* **Task directions**: Output all the data exactly. Pictures do not belong in the copy.

[[ Task data open ]]

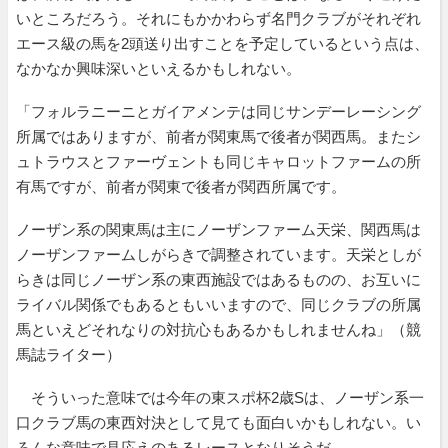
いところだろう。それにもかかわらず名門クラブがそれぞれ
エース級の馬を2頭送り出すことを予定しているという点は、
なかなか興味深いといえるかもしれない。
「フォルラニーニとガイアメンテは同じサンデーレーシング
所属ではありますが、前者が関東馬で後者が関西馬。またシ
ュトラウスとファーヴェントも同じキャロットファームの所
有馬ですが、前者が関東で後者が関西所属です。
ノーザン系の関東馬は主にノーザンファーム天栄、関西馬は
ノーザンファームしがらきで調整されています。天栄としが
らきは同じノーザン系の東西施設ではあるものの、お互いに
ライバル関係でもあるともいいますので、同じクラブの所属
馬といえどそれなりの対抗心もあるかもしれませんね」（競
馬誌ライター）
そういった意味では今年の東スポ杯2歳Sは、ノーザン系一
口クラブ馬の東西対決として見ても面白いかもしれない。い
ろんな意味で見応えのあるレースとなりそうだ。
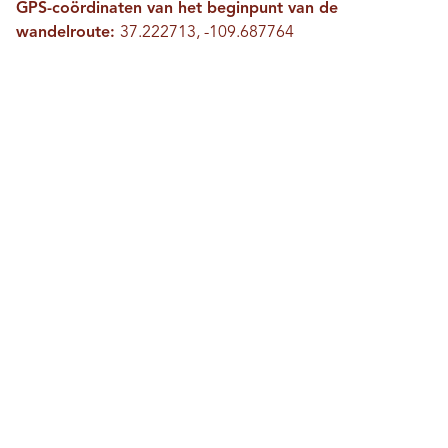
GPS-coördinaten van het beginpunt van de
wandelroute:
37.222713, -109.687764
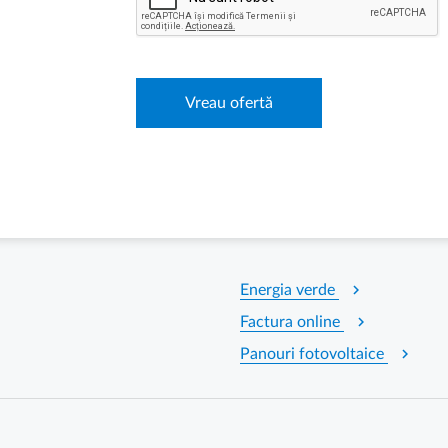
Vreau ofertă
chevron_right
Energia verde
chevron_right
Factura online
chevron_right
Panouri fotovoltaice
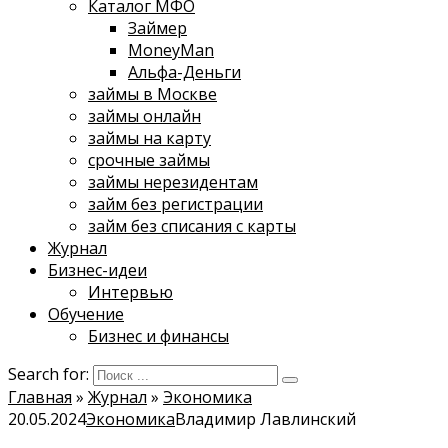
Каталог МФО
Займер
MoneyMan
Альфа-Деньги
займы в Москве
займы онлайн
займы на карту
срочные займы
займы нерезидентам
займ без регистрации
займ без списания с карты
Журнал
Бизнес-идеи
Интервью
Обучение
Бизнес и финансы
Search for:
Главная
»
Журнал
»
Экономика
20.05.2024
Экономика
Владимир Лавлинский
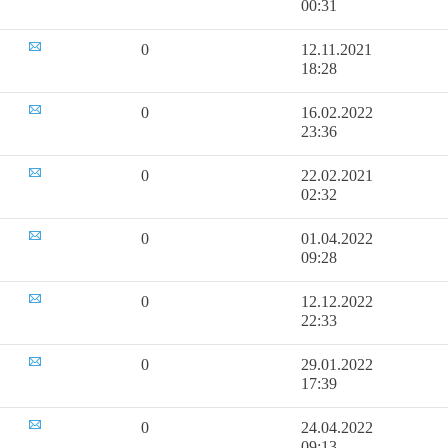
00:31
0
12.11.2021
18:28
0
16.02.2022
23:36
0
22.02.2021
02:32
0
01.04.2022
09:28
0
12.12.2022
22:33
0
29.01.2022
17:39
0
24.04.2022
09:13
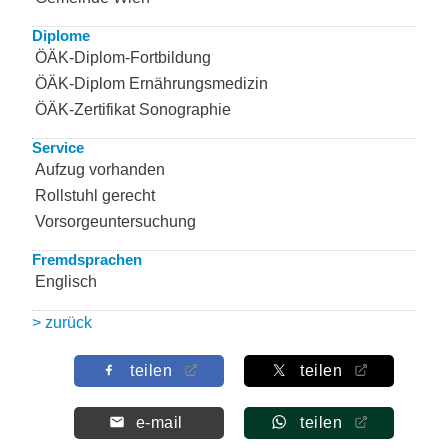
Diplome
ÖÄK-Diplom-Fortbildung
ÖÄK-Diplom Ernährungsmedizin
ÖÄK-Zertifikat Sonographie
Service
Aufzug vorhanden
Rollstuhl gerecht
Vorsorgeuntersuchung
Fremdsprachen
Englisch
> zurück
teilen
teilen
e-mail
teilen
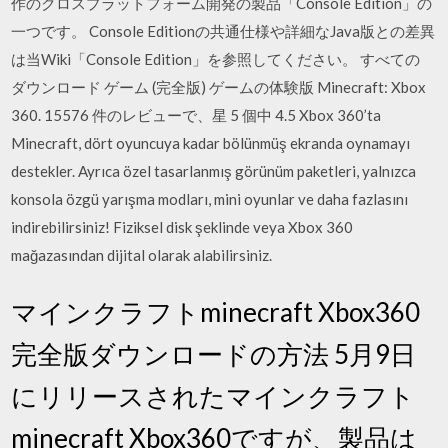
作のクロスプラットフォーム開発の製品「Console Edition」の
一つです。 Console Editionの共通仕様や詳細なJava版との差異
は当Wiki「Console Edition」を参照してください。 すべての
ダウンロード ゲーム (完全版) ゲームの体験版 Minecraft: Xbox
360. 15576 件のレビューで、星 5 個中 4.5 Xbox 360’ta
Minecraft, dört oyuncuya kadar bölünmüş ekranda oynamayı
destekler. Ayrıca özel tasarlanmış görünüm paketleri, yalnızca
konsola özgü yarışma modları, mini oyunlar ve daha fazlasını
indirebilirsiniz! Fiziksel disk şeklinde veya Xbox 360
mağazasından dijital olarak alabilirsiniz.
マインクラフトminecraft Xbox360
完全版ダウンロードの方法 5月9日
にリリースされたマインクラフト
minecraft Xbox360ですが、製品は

[[ Task data closed ]]

* **Task output**:
いところだろう。それにもかかわらず名門クラブがそれぞれ
エース級の馬を2頭送り出すことを予定しているという点は、
なかなか興味深いといえるかもしれない。
「フォルラニーニとガイアメンテは同じサンデーレーシング
所属ではありますが、前者が関東馬で後者が関西馬。またシ
ュトラウスとファーヴェントも同じキャロットファームの所
有馬ですが、前者が関東で後者が関西所属です。
ノーザン系の関東馬は主にノーザンファーム天栄、関西馬は
ノーザンファームしがらきで調整されています。天栄としが
らきは同じノーザン系の東西施設ではあるものの、お互いに
ライバル関係でもあるともいいますので、同じクラブの所属
馬といえどそれなりの対抗心もあるかもしれませんね」（競
馬誌ライター）
そういった意味では今年の東スポ杯2歳Sは、ノーザン系一
口クラブ馬の東西対決として見ても面白いかもしれない。い
ろんな意味で見応えのあるレースとなりそうだ。
GPS-coördinaten van het beginpunt van de
wandelroute:
37.222713, -109.687764
Vreau ofertă
chevron_right
Energia verde
chevron_right
Factura online
chevron_right
Panouri fotovoltaice
Каталог МФО
Займер
MoneyMan
Альфа-Деньги
займы в Москве
займы онлайн
займы на карту
срочные займы
займы нерезидентам
займ без регистрации
займ без списания с карты
Журнал
Бизнес-идеи
Интервью
Обучение
Бизнес и финансы
Search for:
Главная
»
Журнал
»
Экономика
20.05.2024
Экономика
Владимир Лавлинский
00:31
0
12.11.2021
18:28
0
16.02.2022
23:36
0
22.02.2021
02:32
0
01.04.2022
09:28
0
12.12.2022
22:33
0
29.01.2022
17:39
0
24.04.2022
09:13
Diplome
ÖÄK-Diplom-Fortbildung
ÖÄK-Diplom Ernährungsmedizin
ÖÄK-Zertifikat Sonographie
Service
Aufzug vorhanden
Rollstuhl gerecht
Vorsorgeuntersuchung
Fremdsprachen
Englisch
> zurück
teilen
teilen
e-mail
teilen
作のクロスプラットフォーム開発の製品「Console Edition」の
一つです。 Console Editionの共通仕様や詳細なJava版との差異
は当Wiki「Console Edition」を参照してください。 すべての
ダウンロード ゲーム (完全版) ゲームの体験版 Minecraft: Xbox
360. 15576 件のレビューで、星 5 個中 4.5 Xbox 360’ta
Minecraft, dört oyuncuya kadar bölünmüş ekranda oynamayı
destekler. Ayrıca özel tasarlanmış görünüm paketleri, yalnızca
konsola özgü yarışma modları, mini oyunlar ve daha fazlasını
indirebilirsiniz! Fiziksel disk şeklinde veya Xbox 360
mağazasından dijital olarak alabilirsiniz.
マインクラフトminecraft Xbox360
完全版ダウンロードの方法 5月9日
にリリースされたマインクラフト
minecraft Xbox360ですが、製品は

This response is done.